Drifting clouds of gas forced the evacuation of some Piedmont Rockdale Hospital patients to Newton Hospital 10 miles away, though the latter also faced a shelter-in-place order a few hours later.

In the week before the fire, the area had experienced the effects of Hurricane Helene, which brought heavy rain, winds, and flooding to the region, but it is unknown whether the storm had any influence on the fire.

By October 1, six lawsuits had been filed against BioLab and its parent company. Meanwhile, the Rockdale Emergency Management Agency (EMA) issued a daily 7 am to 7 pm shelter-in-place recommendation until Friday, October 4. They cautioned that, due to the effects of weather and inversion layers, air quality could worsen to "concerning levels" at night.
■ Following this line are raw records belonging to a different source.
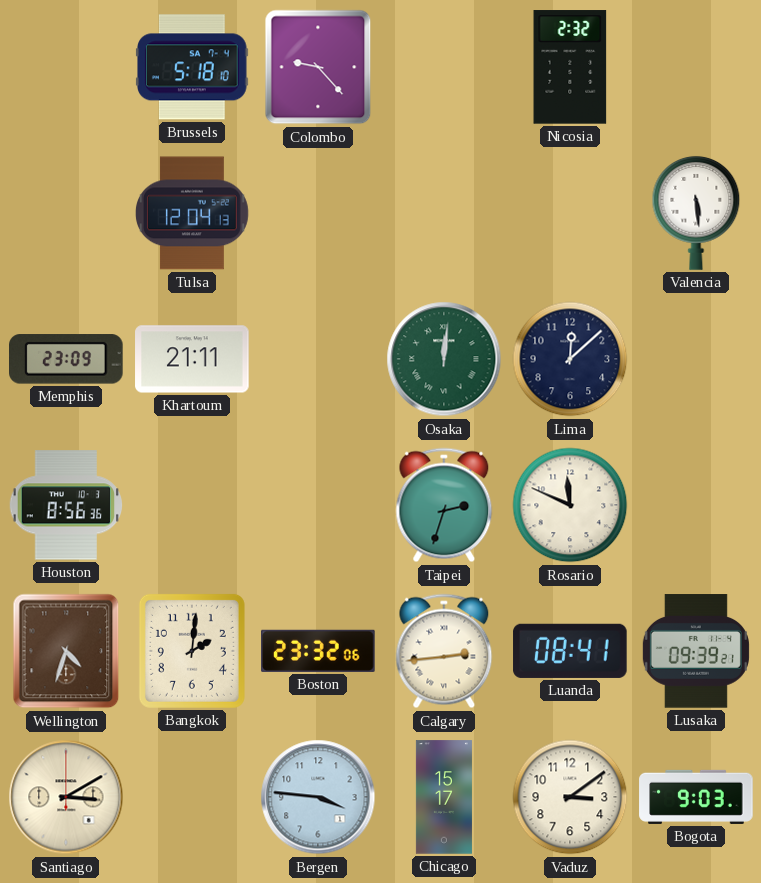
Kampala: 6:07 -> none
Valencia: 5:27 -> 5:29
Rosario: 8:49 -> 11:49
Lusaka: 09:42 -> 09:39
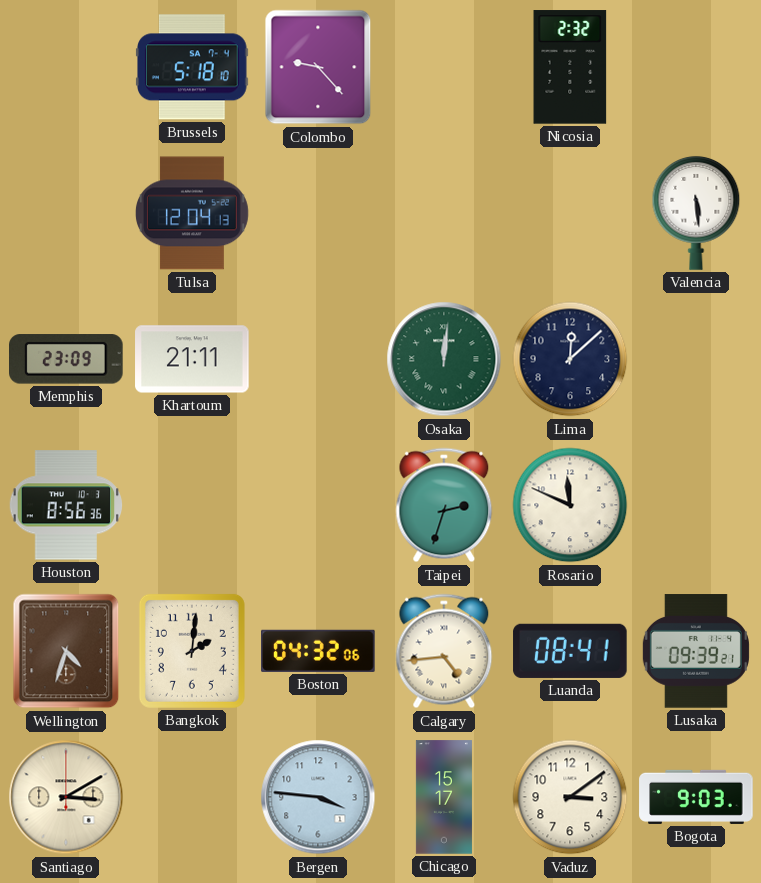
Boston: 23:32 -> 04:32
Calgary: 2:44 -> 4:44
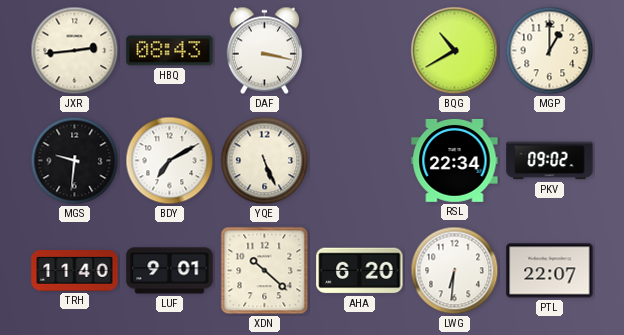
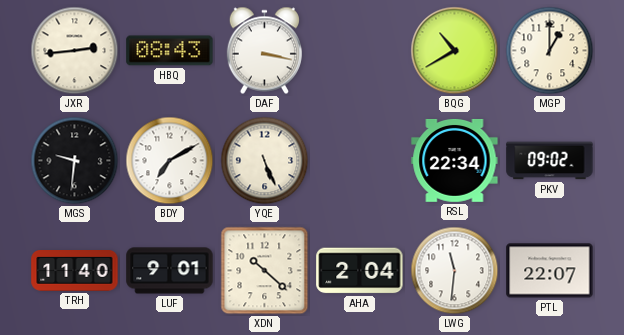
AHA: 6:20 -> 2:04
LWG: 6:31 -> 11:31
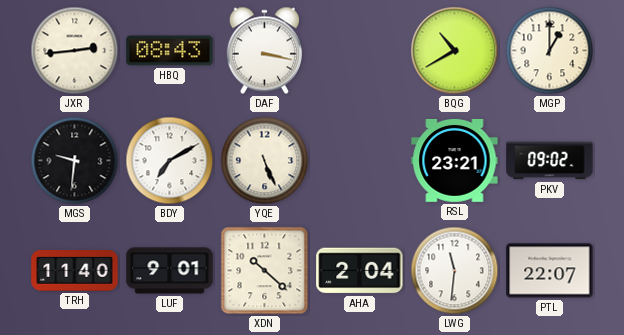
RSL: 22:34 -> 23:21
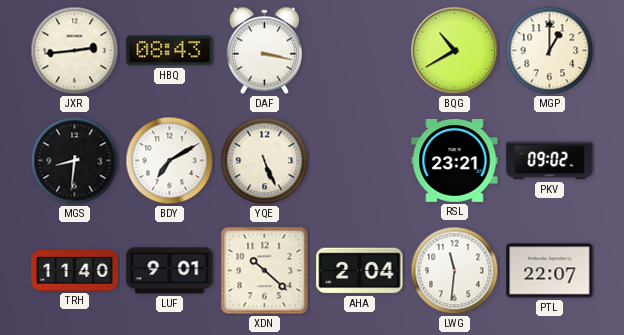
MGS: 9:31 -> 8:31
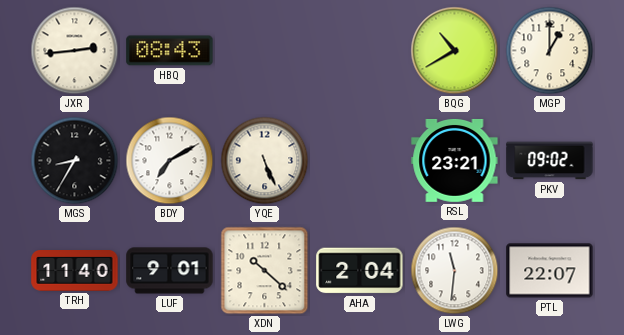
DAF: 3:17 -> none
MGS: 8:31 -> 8:35
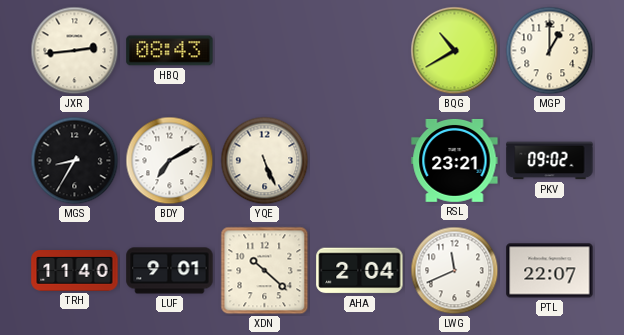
LWG: 11:31 -> 11:41
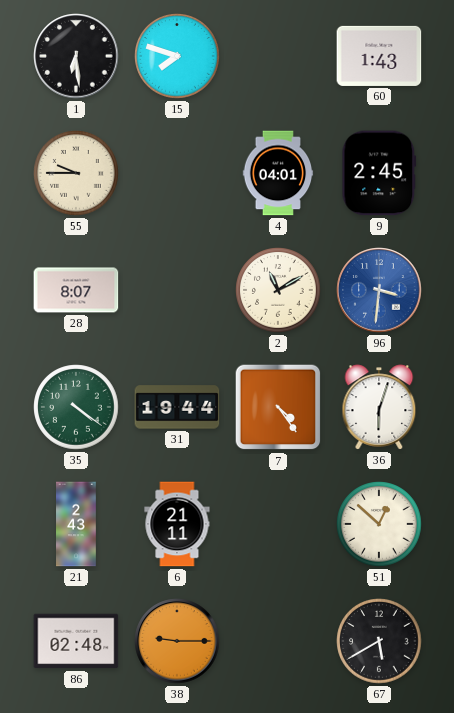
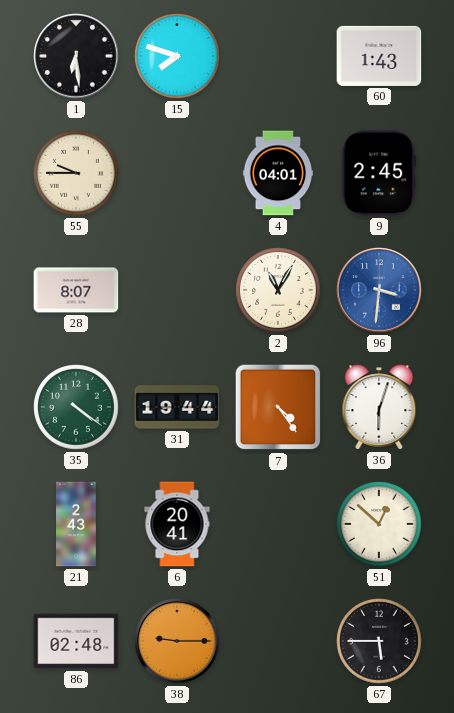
2: 11:10 -> 11:05
6: 21:11 -> 20:41
67: 5:40 -> 5:45
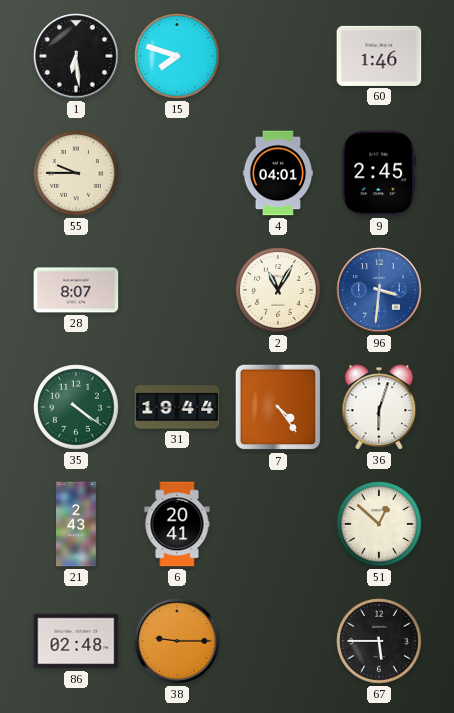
60: 1:43 -> 1:46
On October 3, the American Red Cross opened a shelter for evacuated residents at Fairview Recreation Center in Stockbridge, Georgia, roughly 15 miles southwest of Conyers.

As of October 14, the EPA is providing updated air quality reports for Rockdale County every 12 hours.

=== Other incidents ===

A 2015 fire in an outside storage area of the plant was rapidly contained by Rockdale County Firefighters, but resulted in six firefighters being treated for non-life-threatening injuries.

Smaller fires were also reported in 2010 and 2016.